Aim of the exercise
Reproduce the source text of every row below character for character, and leave out the pictures.

Listed entries
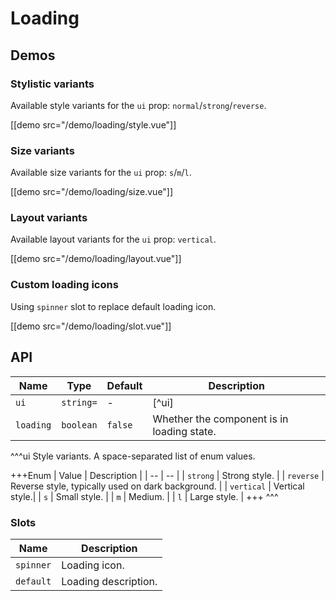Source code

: # Loading

## Demos

### Stylistic variants

Available style variants for the `ui` prop: `normal`/`strong`/`reverse`.

[[demo src="/demo/loading/style.vue"]]

### Size variants

Available size variants for the `ui` prop: `s`/`m`/`l`.

[[demo src="/demo/loading/size.vue"]]

### Layout variants

Available layout variants for the `ui` prop: `vertical`.

[[demo src="/demo/loading/layout.vue"]]

### Custom loading icons

Using `spinner` slot to replace default loading icon.

[[demo src="/demo/loading/slot.vue"]]

## API

| Name | Type | Default | Description |
| -- | -- | -- | -- |
| `ui` | `string=` | - | [^ui] |
| `loading` | `boolean` | `false` | Whether the component is in loading state. |

^^^ui
Style variants. A space-separated list of enum values.

+++Enum
| Value | Description |
| -- | -- |
| `strong` | Strong style. |
| `reverse` | Reverse style, typically used on dark background. |
| `vertical` | Vertical style.|
| `s` | Small style. |
| `m` | Medium. |
| `l` | Large style. |
+++
^^^

### Slots

| Name | Description |
| -- | -- |
| `spinner` | Loading icon. |
| `default` | Loading description. |
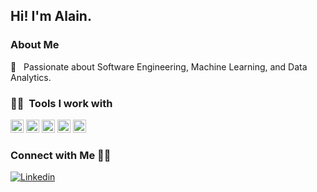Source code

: <h2> Hi! I'm Alain.</h2>

<h3> About Me </h3>

🌱 &nbsp; Passionate about Software Engineering, Machine Learning, and Data Analytics.

<h3> 🔬🔭 &nbsp;Tools I work with</h3>

<a href="https://www.python.org/" title="Python"><img src="https://github.com/get-icon/geticon/raw/master/icons/python.svg" alt="Python" width="21px" height="21px"></a>
<a href="https://www.java.com/" title="Java"><img src="https://github.com/get-icon/geticon/raw/master/icons/java.svg" alt="Java" width="21px" height="21px"></a>
<a href="https://www.r-project.org/" title="R"><img src="https://github.com/get-icon/geticon/raw/master/icons/r-lang.svg" alt="R" width="21px" height="21px"></a>
<a href="https://www.postgresql.org/" title="PostgreSQL"><img src="https://github.com/get-icon/geticon/raw/master/icons/postgresql.svg" alt="PostgreSQL" width="21px" height="21px"></a>
<a href="https://git-scm.com/" title="Git"><img src="https://github.com/get-icon/geticon/raw/master/icons/git-icon.svg" alt="Git" width="21px" height="21px"></a>

<h3> Connect with Me 🤝🏻 &nbsp; </h3>

[![Linkedin](https://img.shields.io/badge/-LinkedIn-blue?style=flat&logo=Linkedin&logoColor=white)](https://www.linkedin.com/in/alainjoss/)
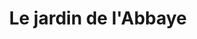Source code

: ---
title: "Le jardin de l'Abbaye"
url: /henin-beaumont/le-jardin-de-labbaye/
shop: Gemüse & Obst
---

Written answer
Source code

: # Loading

## Demos

### Stylistic variants

Available style variants for the `ui` prop: `normal`/`strong`/`reverse`.

[[demo src="/demo/loading/style.vue"]]

### Size variants

Available size variants for the `ui` prop: `s`/`m`/`l`.

[[demo src="/demo/loading/size.vue"]]

### Layout variants

Available layout variants for the `ui` prop: `vertical`.

[[demo src="/demo/loading/layout.vue"]]

### Custom loading icons

Using `spinner` slot to replace default loading icon.

[[demo src="/demo/loading/slot.vue"]]

## API

| Name | Type | Default | Description |
| -- | -- | -- | -- |
| `ui` | `string=` | - | [^ui] |
| `loading` | `boolean` | `false` | Whether the component is in loading state. |

^^^ui
Style variants. A space-separated list of enum values.

+++Enum
| Value | Description |
| -- | -- |
| `strong` | Strong style. |
| `reverse` | Reverse style, typically used on dark background. |
| `vertical` | Vertical style.|
| `s` | Small style. |
| `m` | Medium. |
| `l` | Large style. |
+++
^^^

### Slots

| Name | Description |
| -- | -- |
| `spinner` | Loading icon. |
| `default` | Loading description. |
Source code

: <h2> Hi! I'm Alain.</h2>

<h3> About Me </h3>

🌱 &nbsp; Passionate about Software Engineering, Machine Learning, and Data Analytics.

<h3> 🔬🔭 &nbsp;Tools I work with</h3>

<a href="https://www.python.org/" title="Python"><img src="https://github.com/get-icon/geticon/raw/master/icons/python.svg" alt="Python" width="21px" height="21px"></a>
<a href="https://www.java.com/" title="Java"><img src="https://github.com/get-icon/geticon/raw/master/icons/java.svg" alt="Java" width="21px" height="21px"></a>
<a href="https://www.r-project.org/" title="R"><img src="https://github.com/get-icon/geticon/raw/master/icons/r-lang.svg" alt="R" width="21px" height="21px"></a>
<a href="https://www.postgresql.org/" title="PostgreSQL"><img src="https://github.com/get-icon/geticon/raw/master/icons/postgresql.svg" alt="PostgreSQL" width="21px" height="21px"></a>
<a href="https://git-scm.com/" title="Git"><img src="https://github.com/get-icon/geticon/raw/master/icons/git-icon.svg" alt="Git" width="21px" height="21px"></a>

<h3> Connect with Me 🤝🏻 &nbsp; </h3>

[![Linkedin](https://img.shields.io/badge/-LinkedIn-blue?style=flat&logo=Linkedin&logoColor=white)](https://www.linkedin.com/in/alainjoss/)
Source code

: ---
title: "Le jardin de l'Abbaye"
url: /henin-beaumont/le-jardin-de-labbaye/
shop: Gemüse & Obst
---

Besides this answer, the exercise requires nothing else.